_Passage for review_:
Segment Open

= Ponca Fort =

Archaeological site in Missouri, USA

Nanza is the Ponca name for what is now called Ponca Fort. It was a fortified village built by the Ponca in the vicinity of present-day Niobrara, Nebraska, United States, in circa 1700 and occupied until about 1865.
==Site location and information==
The site of Nanza is located at the fork where Ponca Creek meets the Niobrara River, west of the Niobrara River's entry into the Missouri River. It is located in what is now Knox County, Nebraska, near the town of Verdel.

Nanza was a principal settlement for the Ponca and was built to protect the Ponca against the Arikaras, Cheyennes or Apaches. It contained earth lodges and was surrounded by several cemeteries, probably created during disease outbreaks after European contact. Today Ponca Fort lies on private property. The site is renowned among archaeologists for its resemblance to Middle Mississippian fortified towns found in Ohio which date from 800 through 1550.

Segment Closed

_Prompt_:
Write the next part of the piece about Ponca Fort, picking up right after its last sentence.

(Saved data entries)

Segment Open

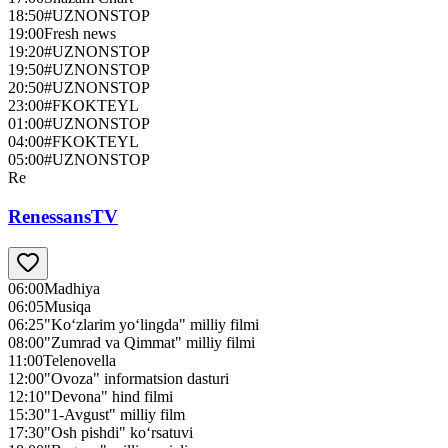
18:50
#UZNONSTOP
19:00
Fresh news
19:20
#UZNONSTOP
19:50
#UZNONSTOP
20:50
#UZNONSTOP
23:00
#FKOKTEYL
01:00
#UZNONSTOP
04:00
#FKOKTEYL
05:00
#UZNONSTOP
Re
RenessansTV
06:00
Madhiya
06:05
Musiqa
06:25
"Ko‘zlarim yo‘lingda" milliy filmi
08:00
"Zumrad va Qimmat" milliy filmi
11:00
Telenovella
12:00
"Ovoza" informatsion dasturi
12:10
"Devona" hind filmi
15:30
"1-Avgust" milliy film
17:30
"Osh pishdi" ko‘rsatuvi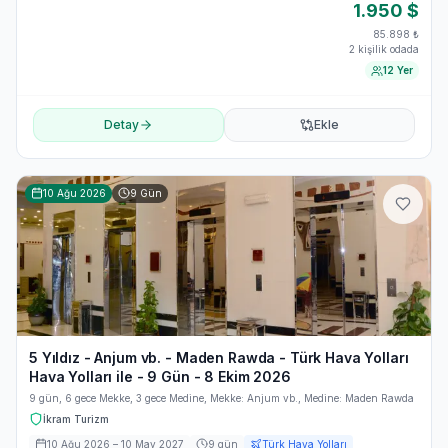
1.950
$
85.898
₺
2 kişilik odada
12 Yer
Detay
Ekle
10 Ağu 2026
9
Gün
5 Yıldız - Anjum vb. - Maden Rawda - Türk Hava Yolları
Hava Yolları ile - 9 Gün - 8 Ekim 2026
9 gün, 6 gece Mekke, 3 gece Medine, Mekke: Anjum vb., Medine: Maden Rawda
İkram Turizm
10 Ağu 2026
– 10 May 2027
9
gün
Türk Hava Yolları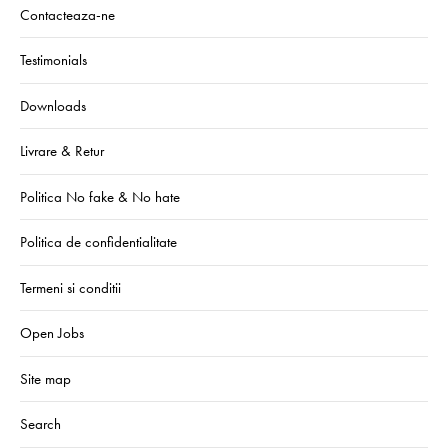
Contacteaza-ne
Testimonials
Downloads
Livrare & Retur
Politica No fake & No hate
Politica de confidentialitate
Termeni si conditii
Open Jobs
Site map
Search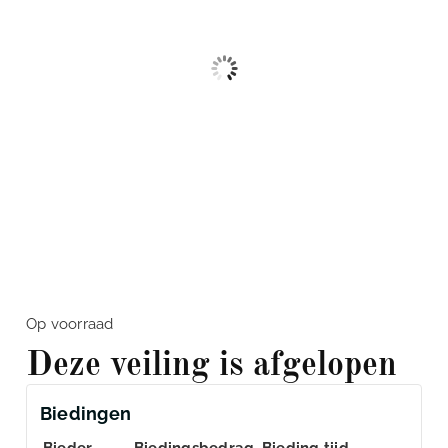
Op voorraad
Deze veiling is afgelopen
Biedingen
Bieder
Biedingsbedrag
Bieding tijd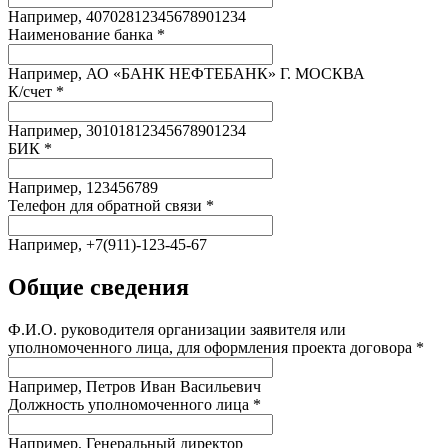
Например, 40702812345678901234
Наименование банка *
Например, АО «БАНК НЕФТЕБАНК» Г. МОСКВА
К/счет *
Например, 30101812345678901234
БИК *
Например, 123456789
Телефон для обратной связи *
Например, +7(911)-123-45-67
Общие сведения
Ф.И.О. руководителя организации заявителя или
уполномоченного лица, для оформления проекта договора *
Например, Петров Иван Васильевич
Должность уполномоченного лица *
Например, Генеральный директор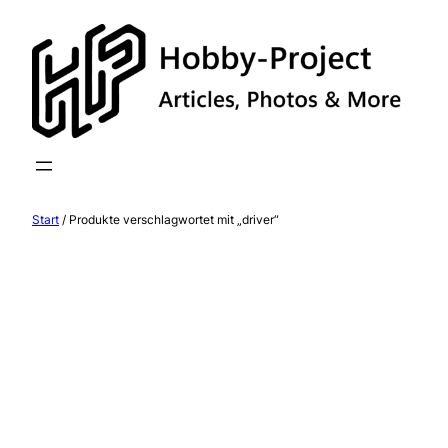
Zum
Inhalt
springen
Start
/ Produkte verschlagwortet mit „driver“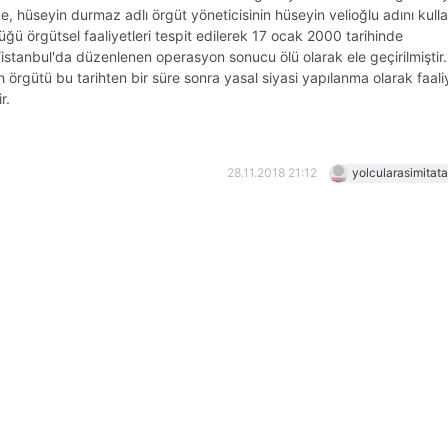
e, hüseyin durmaz adlı örgüt yöneticisinin hüseyin velioğlu adını kull
ğü örgütsel faaliyetleri tespit edilerek 17 ocak 2000 tarihinde
stanbul'da düzenlenen operasyon sonucu ölü olarak ele geçirilmiştir.
h örgütü bu tarihten bir süre sonra yasal siyasi yapılanma olarak faali
r.
28.11.2018 21:12
yolcularasimitat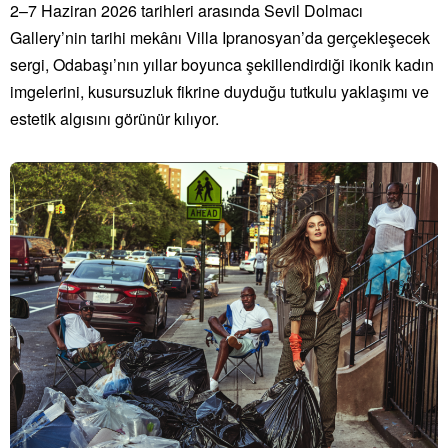
2–7 Haziran 2026 tarihleri arasında Sevil Dolmacı
Gallery’nin tarihi mekânı Villa Ipranosyan’da gerçekleşecek
sergi, Odabaşı’nın yıllar boyunca şekillendirdiği ikonik kadın
imgelerini, kusursuzluk fikrine duyduğu tutkulu yaklaşımı ve
estetik algısını görünür kılıyor.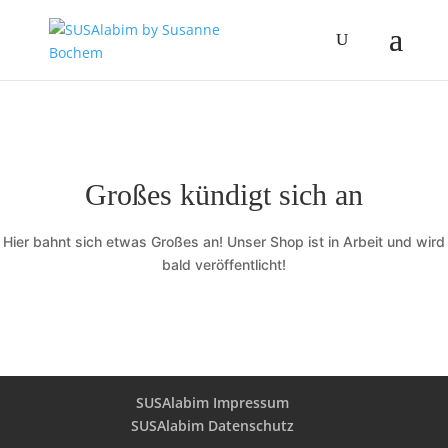
Großes kündigt sich an
Hier bahnt sich etwas Großes an! Unser Shop ist in Arbeit und wird
bald veröffentlicht!
SUSAlabim Impressum
SUSAlabim Datenschutz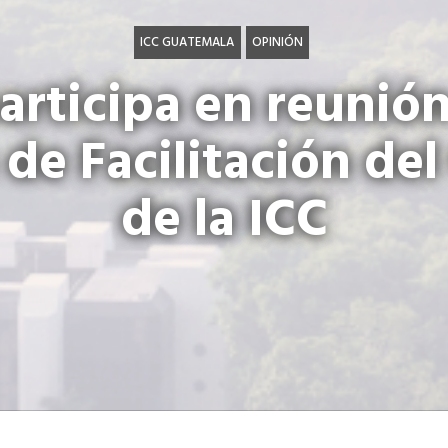
ICC GUATEMALA
OPINIÓN
articipa en reunión
de Facilitación de
de la ICC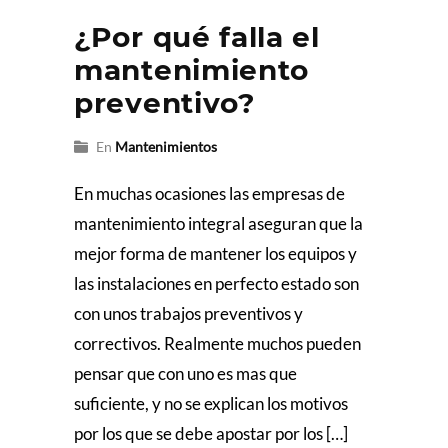
¿Por qué falla el
mantenimiento
preventivo?
En
Mantenimientos
En muchas ocasiones las empresas de
mantenimiento integral aseguran que la
mejor forma de mantener los equipos y
las instalaciones en perfecto estado son
con unos trabajos preventivos y
correctivos. Realmente muchos pueden
pensar que con uno es mas que
suficiente, y no se explican los motivos
por los que se debe apostar por los […]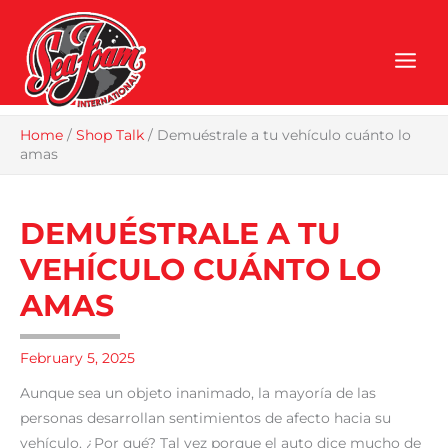
Skip
to
content
Home
/
Shop Talk
/
Demuéstrale a tu vehículo cuánto lo
amas
DEMUÉSTRALE A TU
VEHÍCULO CUÁNTO LO
AMAS
February 5, 2025
Aunque sea un objeto inanimado, la mayoría de las
personas desarrollan sentimientos de afecto hacia su
vehículo. ¿Por qué? Tal vez porque el auto dice mucho de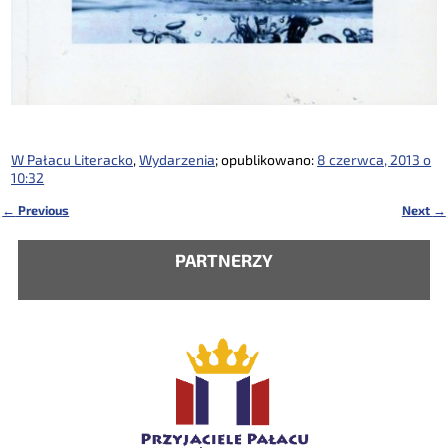
W Pałacu Literacko
,
Wydarzenia
; opublikowano:
8 czerwca, 2013 o
10:32
←
Previous
Next
→
Nawigacja
PARTNERZY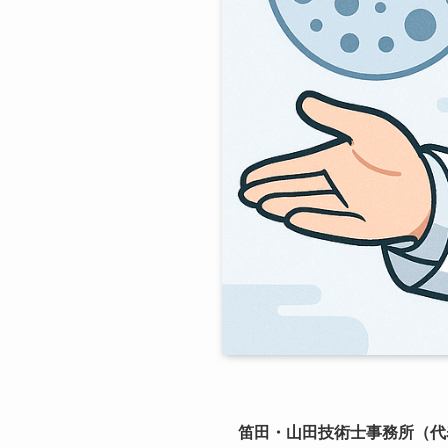
笛田・山田技術士事務所（代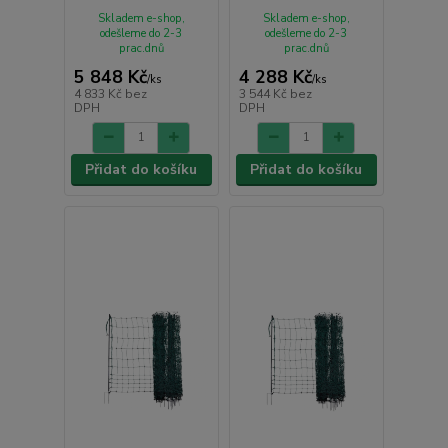
Skladem e-shop,
Skladem e-shop,
odešleme do 2-3
odešleme do 2-3
prac.dnů
prac.dnů
5 848 Kč
4 288 Kč
/
ks
/
ks
4 833 Kč
bez
3 544 Kč
bez
DPH
DPH
Přidat do košíku
Přidat do košíku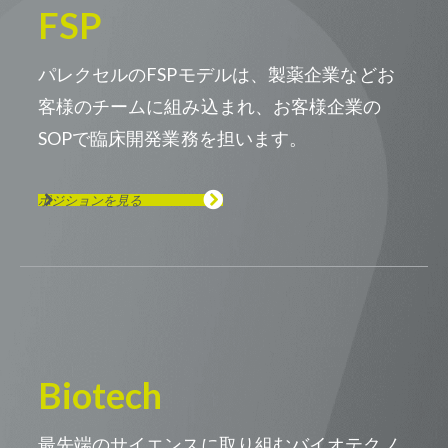
FSP
パレクセルのFSPモデルは、製薬企業などお
客様のチームに組み込まれ、お客様企業の
SOPで臨床開発業務を担います。
ポジションを見る
Biotech
最先端のサイエンスに取り組むバイオテクノ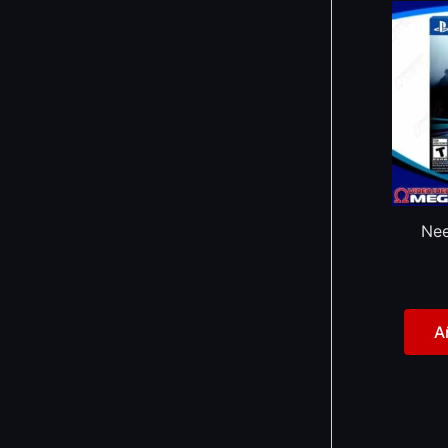
Nee
A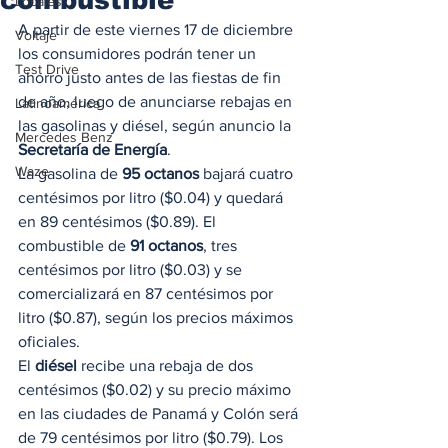
Locales
A partir de este viernes 17 de diciembre 
Voltaje
los consumidores podrán tener un 
Test Drive
ahorro justo antes de las fiestas de fin 
de año, luego de anunciarse rebajas en 
Latinoamérica
las gasolinas y diésel, según anuncio la
Mercedes Benz
Secretaría de Energía
.  
Waze
La gasolina de 
95 octanos
 bajará cuatro 
centésimos por litro ($0.04) y quedará 
en 89 centésimos ($0.89). El 
combustible de 
91 octanos
, tres 
centésimos por litro ($0.03) y se 
comercializará en 87 centésimos por 
litro ($0.87), según los precios máximos 
oficiales.  
El 
diésel 
recibe una rebaja de dos 
centésimos ($0.02) y su precio máximo 
en las ciudades de Panamá y Colón será 
de 79 centésimos por litro ($0.79). Los 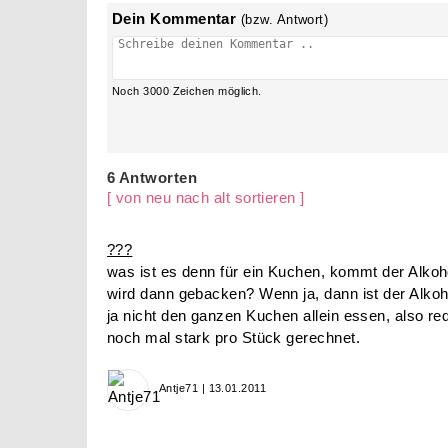
Dein Kommentar
(bzw. Antwort)
Noch
3000
Zeichen möglich.
6 Antworten
[ von neu nach alt sortieren ]
???
was ist es denn für ein Kuchen, kommt der Alkoh
wird dann gebacken? Wenn ja, dann ist der Alko
ja nicht den ganzen Kuchen allein essen, also re
noch mal stark pro Stück gerechnet.
Antje71 | 13.01.2011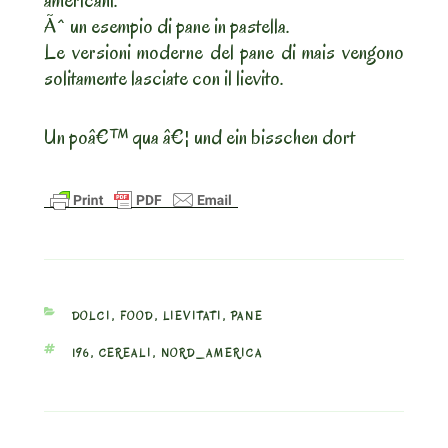
americani.
Ãˆ un esempio di pane in pastella.
Le versioni moderne del pane di mais vengono
solitamente lasciate con il lievito.
Un poâ€™ qua â€¦ und ein bisschen dort
CATEGORIES
DOLCI
,
FOOD
,
LIEVITATI
,
PANE
TAGS
196
,
CEREALI
,
NORD_AMERICA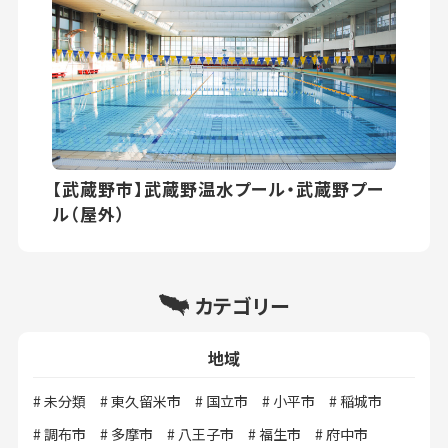
【武蔵野市】武蔵野温水プール・武蔵野プー
ル（屋外）
カテゴリー
地域
未分類
東久留米市
国立市
小平市
稲城市
調布市
多摩市
八王子市
福生市
府中市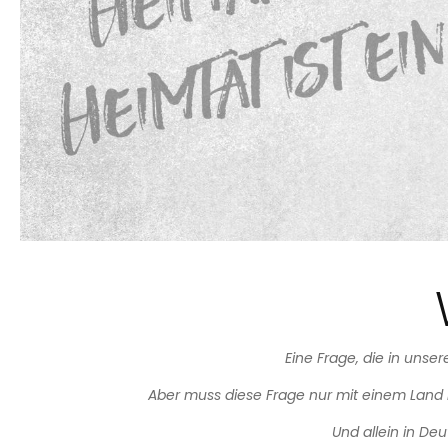
Eine Frage, die in unse
Aber muss diese Frage nur mit einem Land b
Und allein in De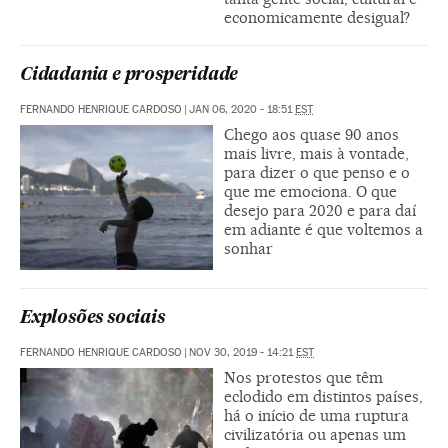
economicamente desigual?
Cidadania e prosperidade
FERNANDO HENRIQUE CARDOSO
|
JAN 06, 2020 - 18:51
EST
Chego aos quase 90 anos
mais livre, mais à vontade,
para dizer o que penso e o
que me emociona. O que
desejo para 2020 e para daí
em adiante é que voltemos a
sonhar
Explosões sociais
FERNANDO HENRIQUE CARDOSO
|
NOV 30, 2019 - 14:21
EST
Nos protestos que têm
eclodido em distintos países,
há o início de uma ruptura
civilizatória ou apenas um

Segment Closed

_Response for this exercise_:
Nanza comprises numerous earth lodge sites encircled by a protective wall about six feet high. Today the fortification is still visible. Archeological excavations have determined there was originally a ditch three feet deep and ten feet wide surrounding the berm. An earth embankment supporting a post palisade was discovered inside the ditch. Guns, hatchets, knives, beads, kettles, cloth and other European goods have been recovered from Ponca Fort, and serve as a testimony to the village's important position in the local fur trade. There is also evidence of extensive trade with other tribes. Pottery, stone mauls, mealing slabs and maulers, bone knives, hoes, tubes, shaft wrenches and picks, and strip bark in rolls from as far away as the Southeastern United States.

On April 3, 1973, the Ponca Fort was added to the National Register of Historic Places.